Quant au secrétaire général de l’ARSO, Hermogene Nsengimana, l’organisation africaine de normalisation a entamé des ateliers de sensibilisation sur tout le continent africain et pour toutes les normes.  Mais au Burundi, a-t-il poursuivi, on a ciblé l’agriculture comme pilier du développement de l’industrie.  Au niveau de tout l’Afrique, l’harmonisation arrive à plus de 1600 normes dans différents secteurs. Il a signalé que sur 84 comités techniques, le secteur agricole en a 22.  Il a ajouté que l’on prévoit aussi faire la sensibilisation à l’endroit du secteur privé de l’industrie et des institutions en charge de la normalisation et des règlements techniques.

Selon M. Nsengimana, le continent africain est à 12% des normes qu’il doit mettre en place pour appliquer les accords de libre-échange continental.

De ce fait, l’ARSO a fait des études sur les priorités des normes à développer et harmoniser, a-t-il signalé. Il s’agit, notamment, de l’agriculture, du textile et du cuir, de l’automobile, du tourisme et des mines.

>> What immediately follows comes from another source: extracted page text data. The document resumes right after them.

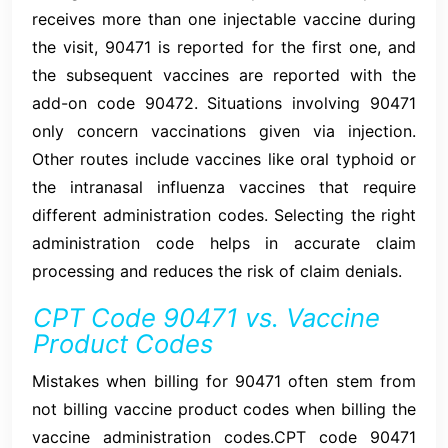
receives more than one injectable vaccine during
the visit, 90471 is reported for the first one, and
the subsequent vaccines are reported with the
add-on code 90472. Situations involving 90471
only concern vaccinations given via injection.
Other routes include vaccines like oral typhoid or
the intranasal influenza vaccines that require
different administration codes. Selecting the right
administration code helps in accurate claim
processing and reduces the risk of claim denials.
CPT Code 90471 vs. Vaccine
Product Codes
Mistakes when billing for 90471 often stem from
not billing vaccine product codes when billing the
vaccine administration codes.CPT code 90471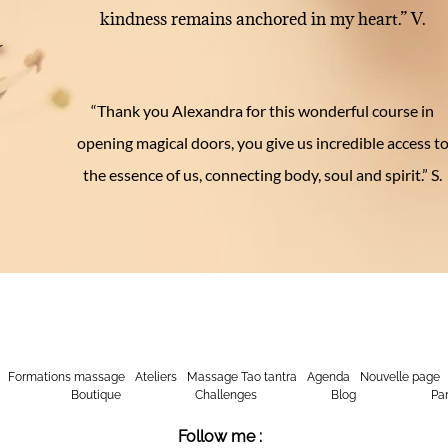
kindness remains anchored in my heart.” V.
r
u
“Thank you Alexandra for this wonderful course in
opening magical doors, you give us incredible access t
the essence of us, connecting body, soul and spirit.” S.
Formations massage
Ateliers
Massage Tao tantra
Agenda
Nouvelle page
Boutique
Challenges
Blog
Par
Follow me :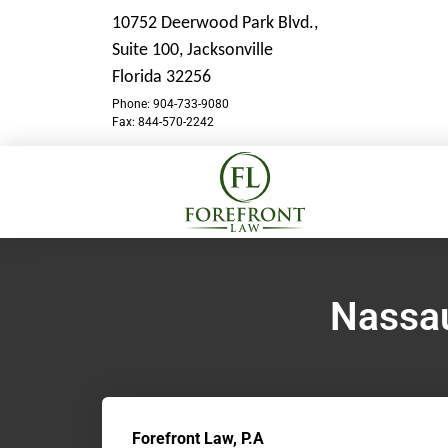
10752 Deerwood Park Blvd.,
Suite 100,
Jacksonville
Florida 32256
Phone: 904-733-9080
Fax: 844-570-2242
Nassau
Forefront Law, P.A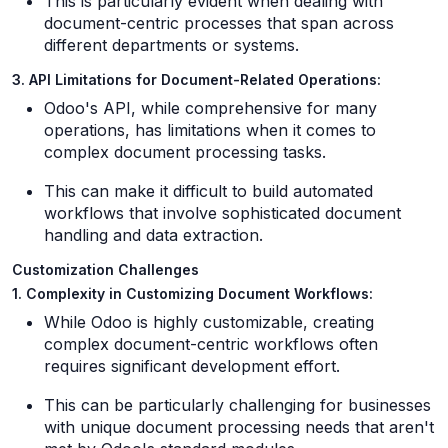
This is particularly evident when dealing with
document-centric processes that span across
different departments or systems.
3. API Limitations for Document-Related Operations:
Odoo's API, while comprehensive for many
operations, has limitations when it comes to
complex document processing tasks.
This can make it difficult to build automated
workflows that involve sophisticated document
handling and data extraction.
Customization Challenges
1. Complexity in Customizing Document Workflows:
While Odoo is highly customizable, creating
complex document-centric workflows often
requires significant development effort.
This can be particularly challenging for businesses
with unique document processing needs that aren't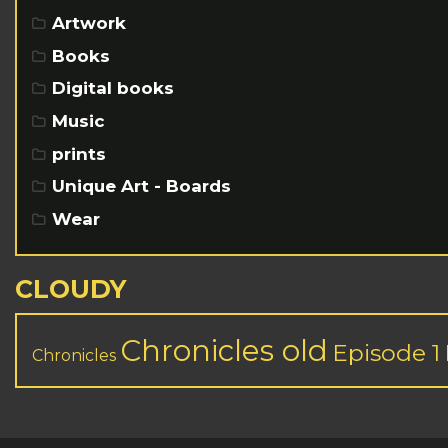
Artwork
Books
Digital books
Music
prints
Unique Art - Boards
Wear
CLOUDY
Chronicles old
Episode 1
Chronicles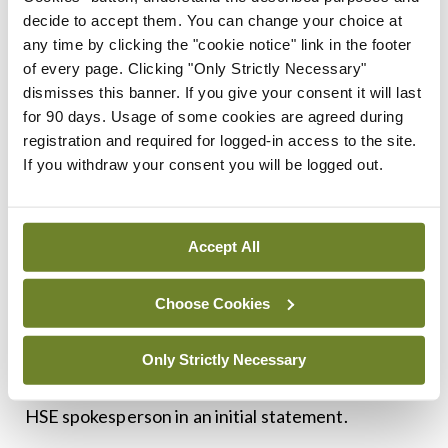
new rostering rules.
decide to accept them. You can change your choice at
any time by clicking the "cookie notice" link in the footer
HSE position
of every page. Clicking "Only Strictly Necessary"
dismisses this banner. If you give your consent it will last
The HSE claimed it did not record any fines due by
for 90 days. Usage of some cookies are agreed during
registration and required for logged-in access to the site.
hospitals in 2022 because of the ongoing
If you withdraw your consent you will be logged out.
negotiations with the IMO on the new agreement.
“The EWTD verification group was paused during
Accept All
the pandemic and was reinstated earlier [in 2022].
As a result of the subsequent industrial relations
Choose Cookies
talks with the IMO and the HSE/Department of
Health, a decision was made to further pause site
Only Strictly Necessary
visits pending conclusion of these talks,” said a
HSE spokesperson in an initial statement.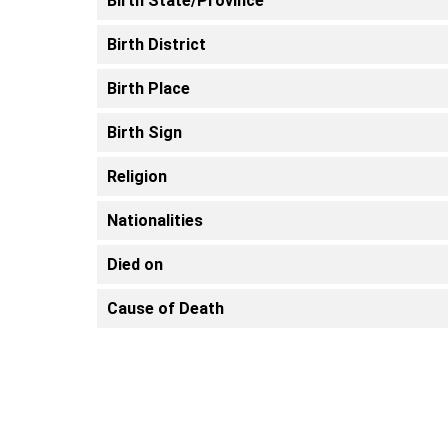
Birth State/Province
Birth District
Birth Place
Birth Sign
Religion
Nationalities
Died on
Cause of Death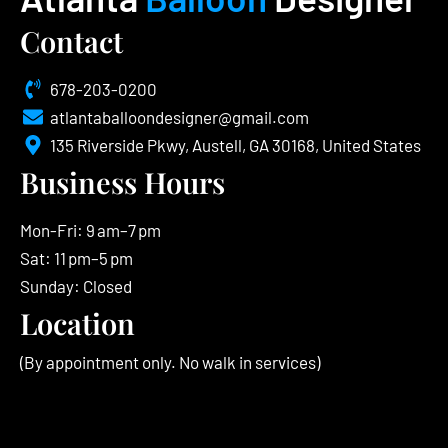
Contact
678-203-0200
atlantaballoondesigner@gmail.com
135 Riverside Pkwy, Austell, GA 30168, United States
Business Hours
Mon-Fri: 9 am–7 pm
Sat: 11 pm–5 pm
Sunday: Closed
Location
(By appointment only. No walk in services)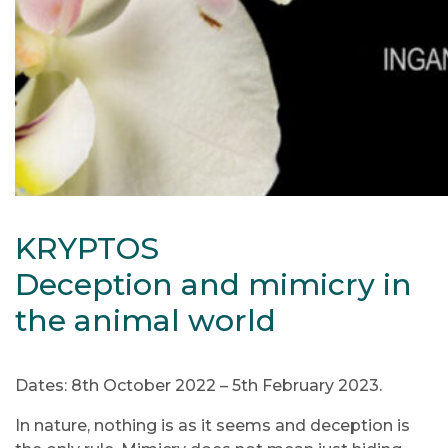
KRYPTOS
Deception and mimicry in
the animal world
Dates: 8th October 2022 – 5th February 2023.
In nature, nothing is as it seems and deception is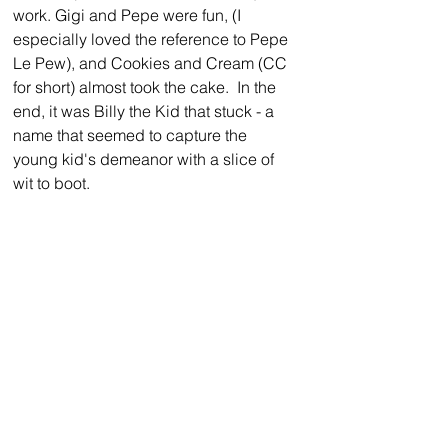
work. Gigi and Pepe were fun, (I 
especially loved the reference to Pepe 
Le Pew), and Cookies and Cream (CC 
for short) almost took the cake.  In the 
end, it was Billy the Kid that stuck - a 
name that seemed to capture the 
young kid's demeanor with a slice of 
wit to boot. 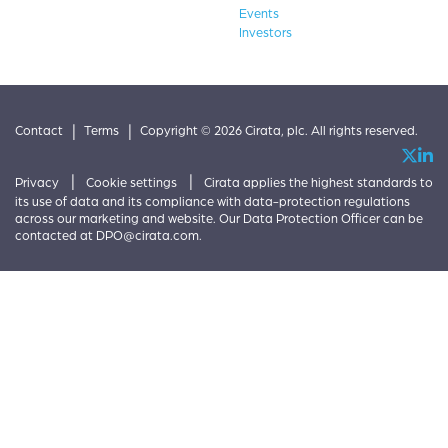
Events
Investors
|
|
Contact
Terms
Copyright © 2026 Cirata, plc. All rights reserved.
|
|
Privacy
Cookie settings
Cirata applies the highest standards to
its use of data and its compliance with data-protection regulations
across our marketing and website. Our Data Protection Officer can be
contacted at
DPO@cirata.com
.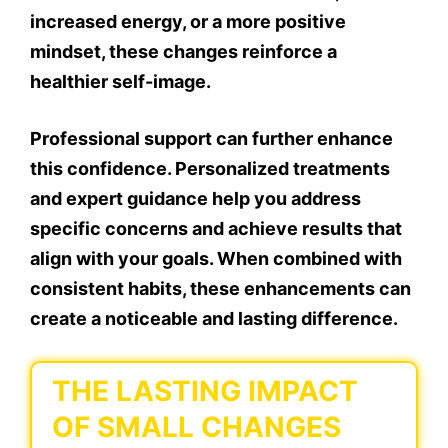
increased energy, or a more positive
mindset, these changes reinforce a
healthier self-image.
Professional support can further enhance
this confidence. Personalized treatments
and expert guidance help you address
specific concerns and achieve results that
align with your goals. When combined with
consistent habits, these enhancements can
create a noticeable and lasting difference.
THE LASTING IMPACT
OF SMALL CHANGES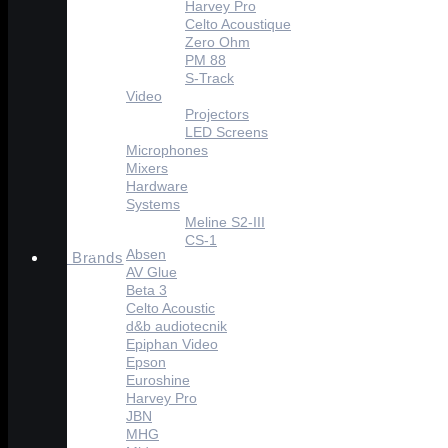
Harvey Pro
Celto Acoustique
Zero Ohm
PM 88
S-Track
Video
Projectors
LED Screens
Microphones
Mixers
Hardware
Systems
Meline S2-III
CS-1
Absen
Brands
AV Glue
Beta 3
Celto Acoustic
d&b audiotecnik
Epiphan Video
Epson
Euroshine
Harvey Pro
JBN
MHG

Le secrétaire général de l’ARSO a, enfin, fait savoir que cette organisation est en train de créer des ambassadeurs sur l’application des normes de l’organisation africaine mais aussi les normes internationales. Au niveau du Burundi, on pourra utiliser une norme, un test et un certificat quitte à ce que le produit soit accepté dans d’autres pays sans avoir demandé d’autres tests.

Selon le directeur général du bureau burundais de normalisation et de contrôle de la qualité (BBN), Séverin Sindayikengera, cette sensibilisation va amener les Burundais en général, les industriels ou toutes parties prenantes, à être conscients de ces normes qui vont être appliquées aux produits pour qu’ils puissent être compétitifs et entrer sans difficulté sur le marché africain.